### Stated task
Arrange every line of the following records as a numbered list, skipping blank lines and leaving out the pictures.
--- Extracted information ---
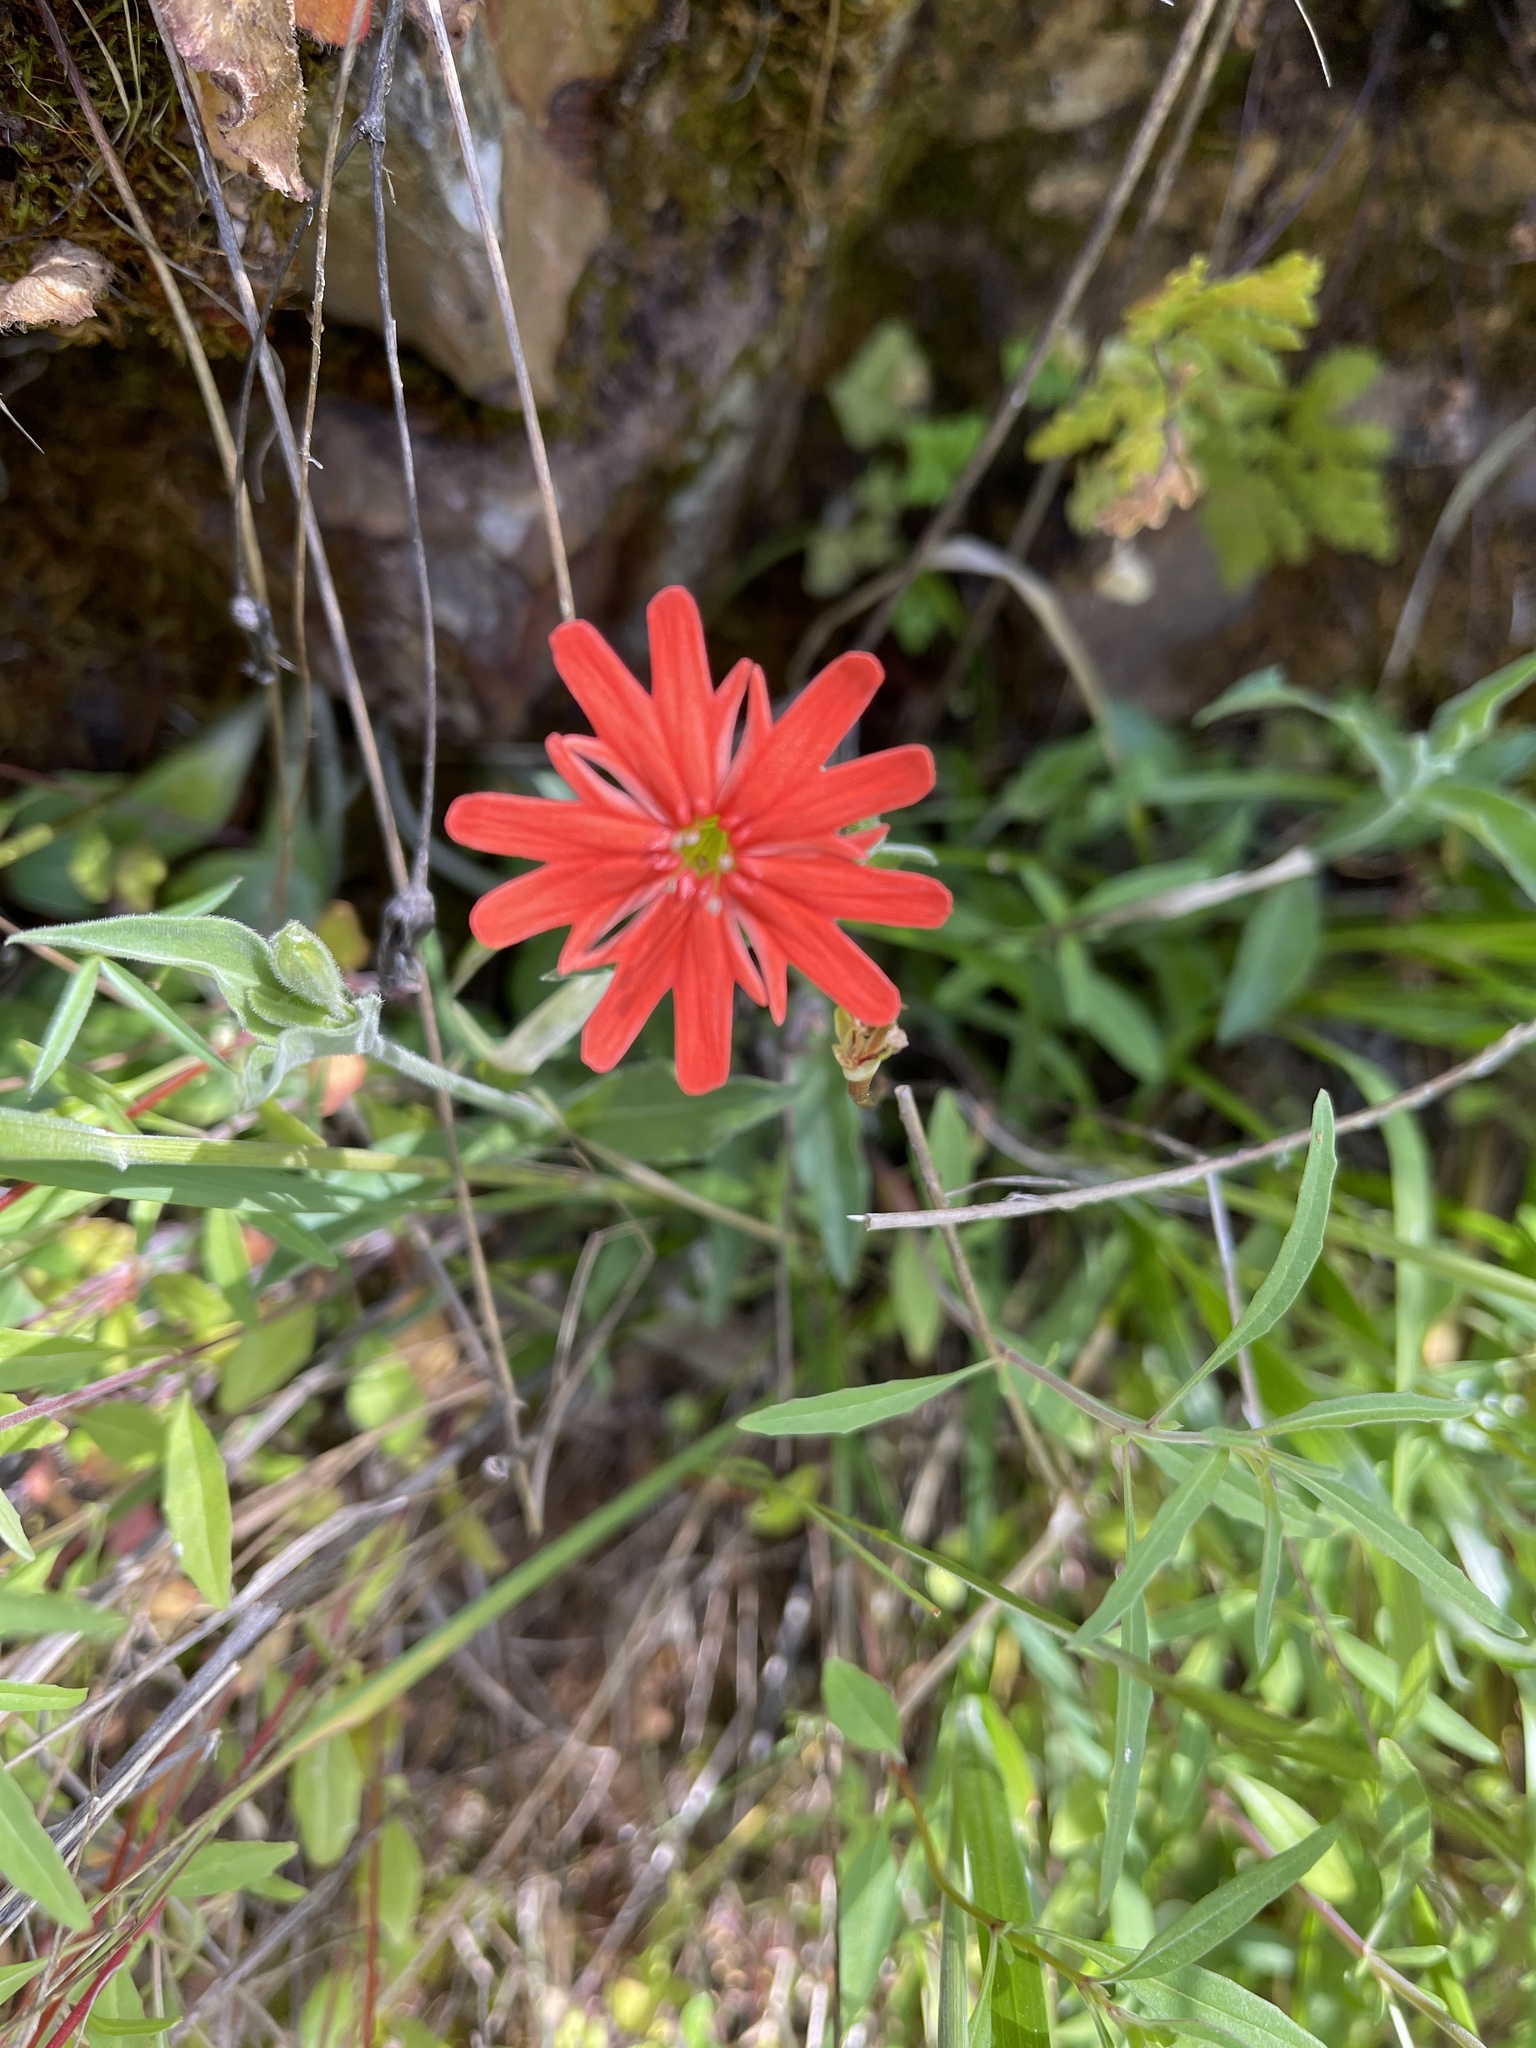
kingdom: Plantae
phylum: Tracheophyta
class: Magnoliopsida
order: Caryophyllales
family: Caryophyllaceae
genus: Silene
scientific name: Silene laciniata
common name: Indian-pink
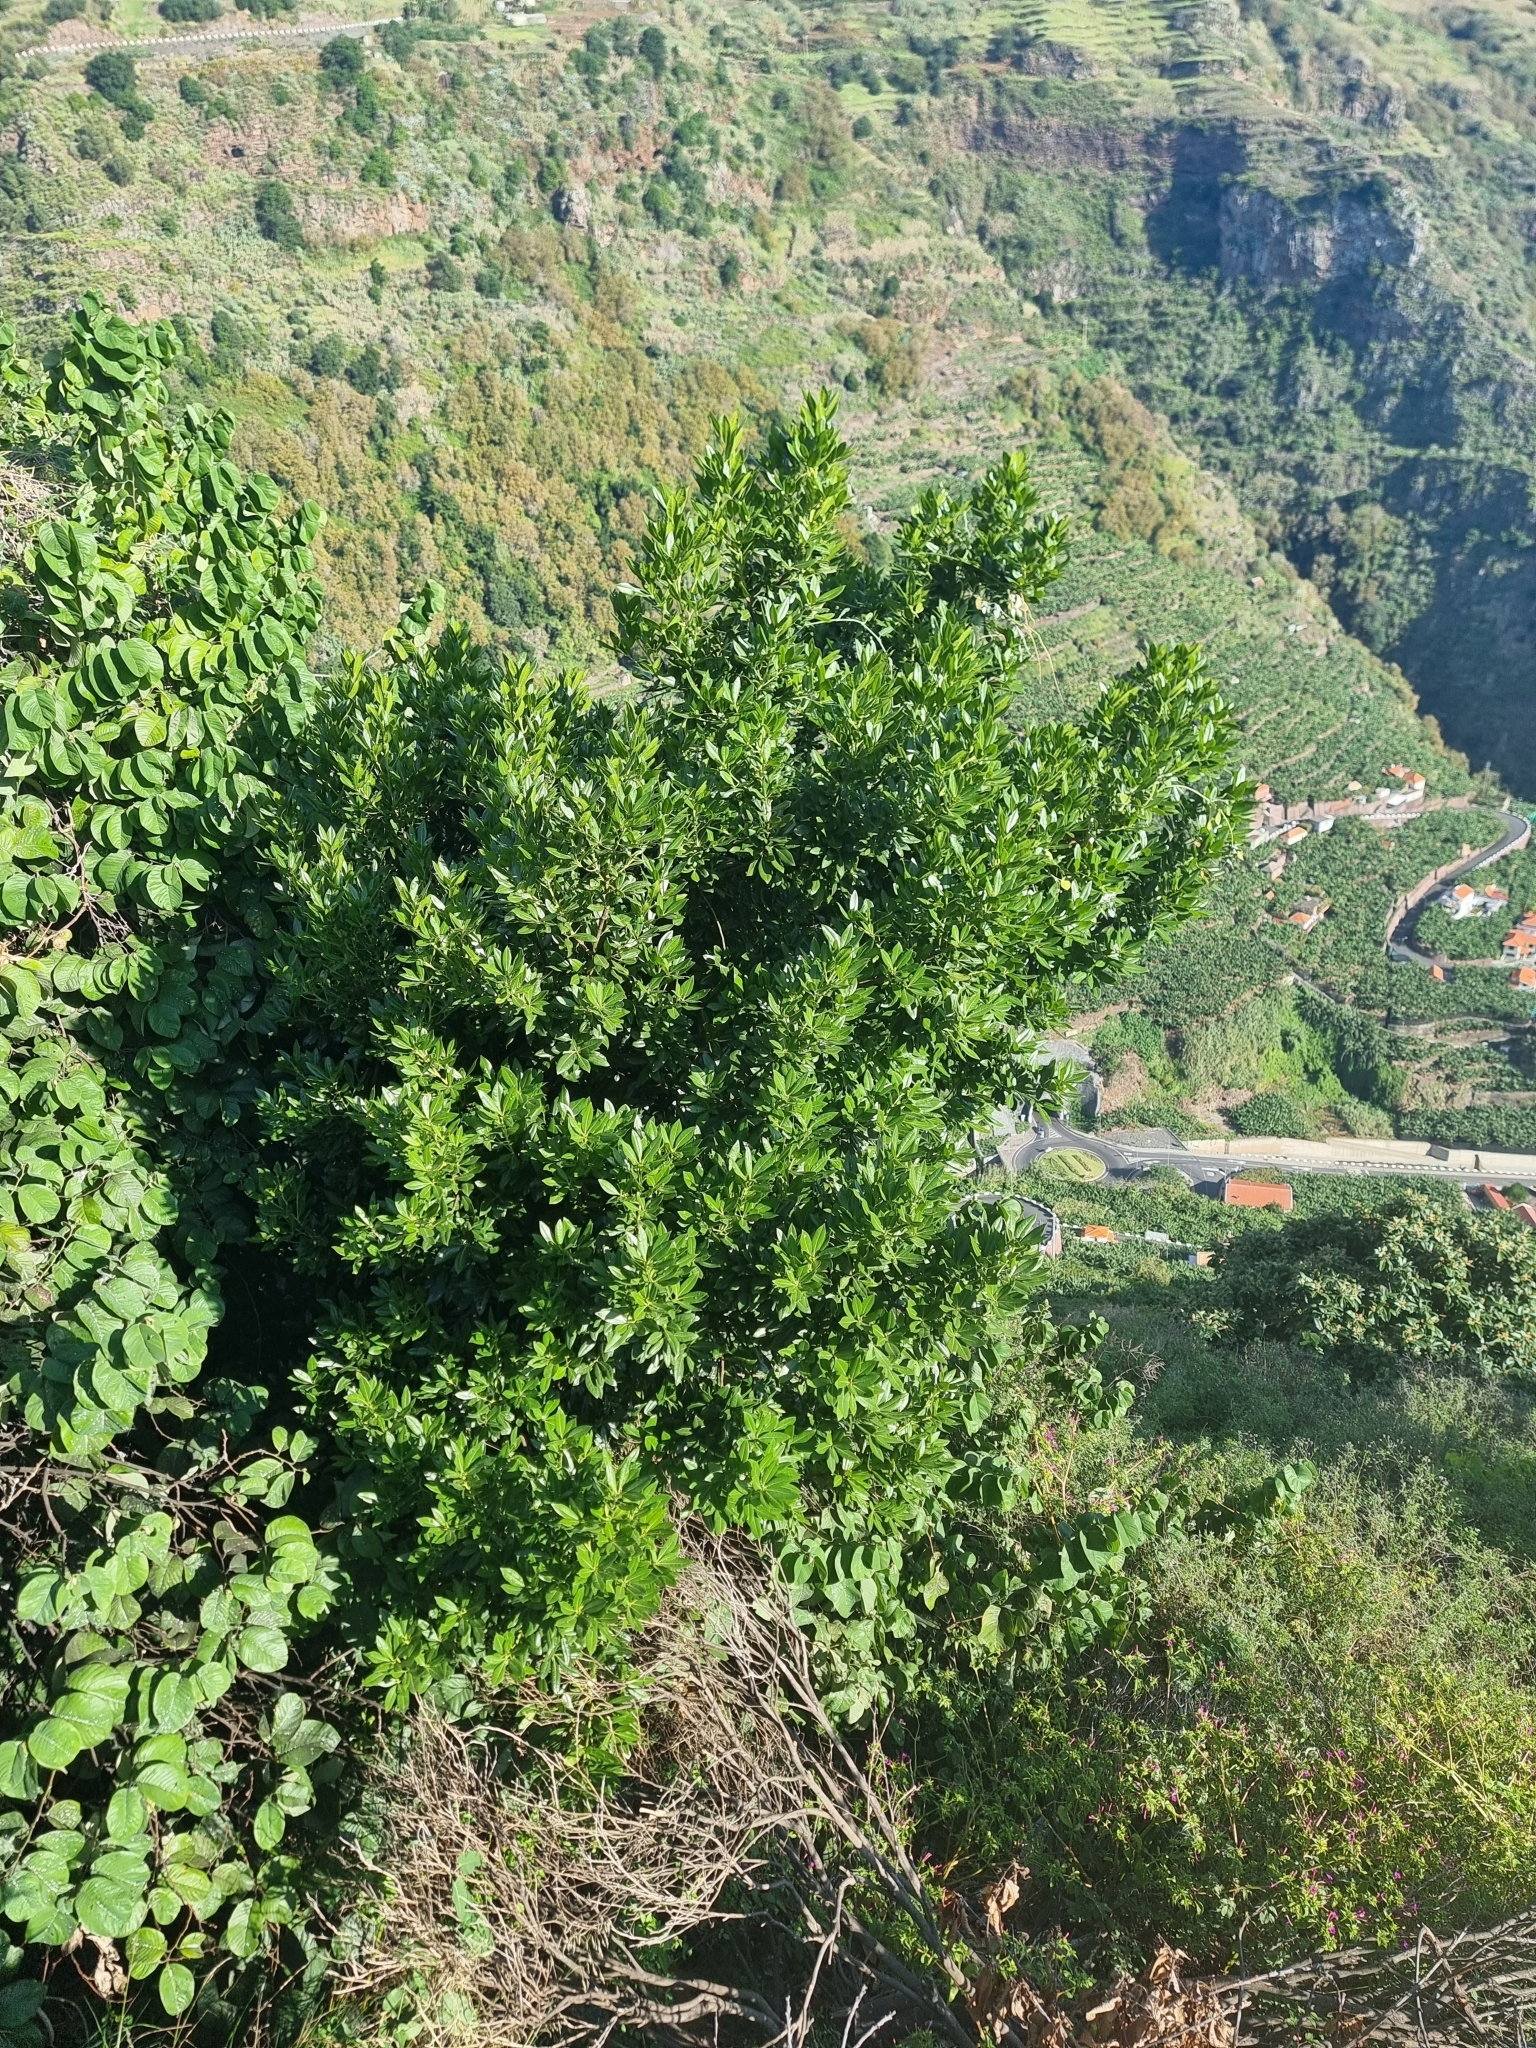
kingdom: Plantae
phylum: Tracheophyta
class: Magnoliopsida
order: Laurales
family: Lauraceae
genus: Apollonias
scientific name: Apollonias barbujana
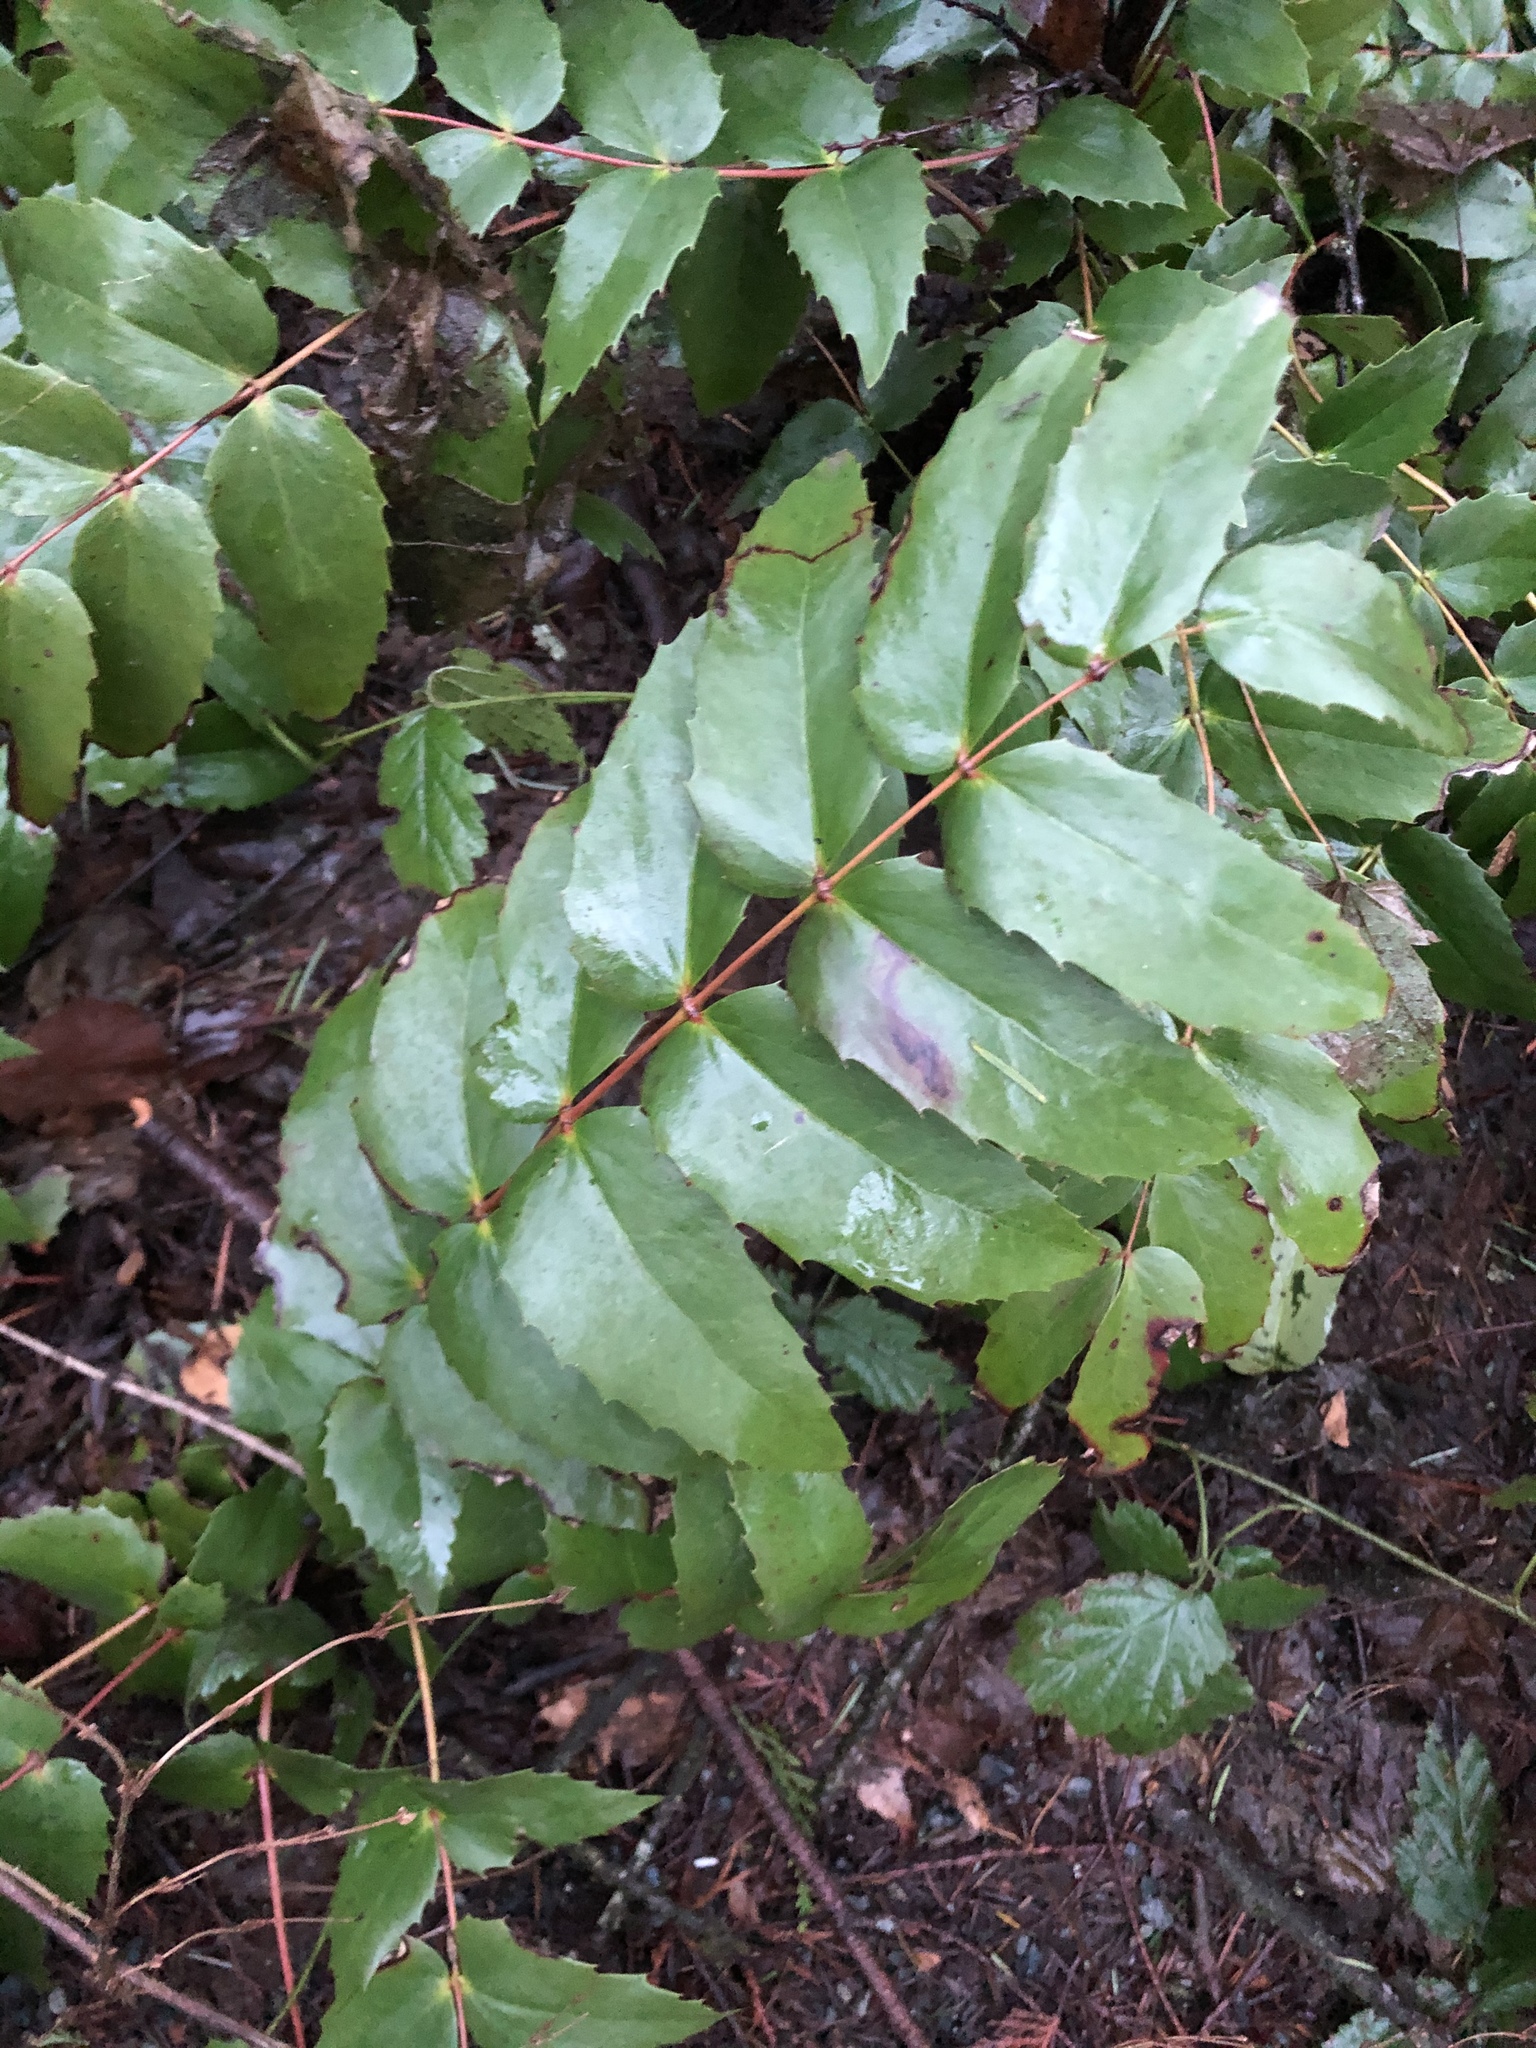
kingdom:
---
### Correct result
1. kingdom: Plantae
2. phylum: Tracheophyta
3. class: Magnoliopsida
4. order: Caryophyllales
5. family: Caryophyllaceae
6. genus: Silene
7. scientific name: Silene laciniata
8. common name: Indian-pink
9. kingdom: Plantae
10. phylum: Tracheophyta
11. class: Magnoliopsida
12. order: Laurales
13. family: Lauraceae
14. genus: Apollonias
15. scientific name: Apollonias barbujana
16. kingdom:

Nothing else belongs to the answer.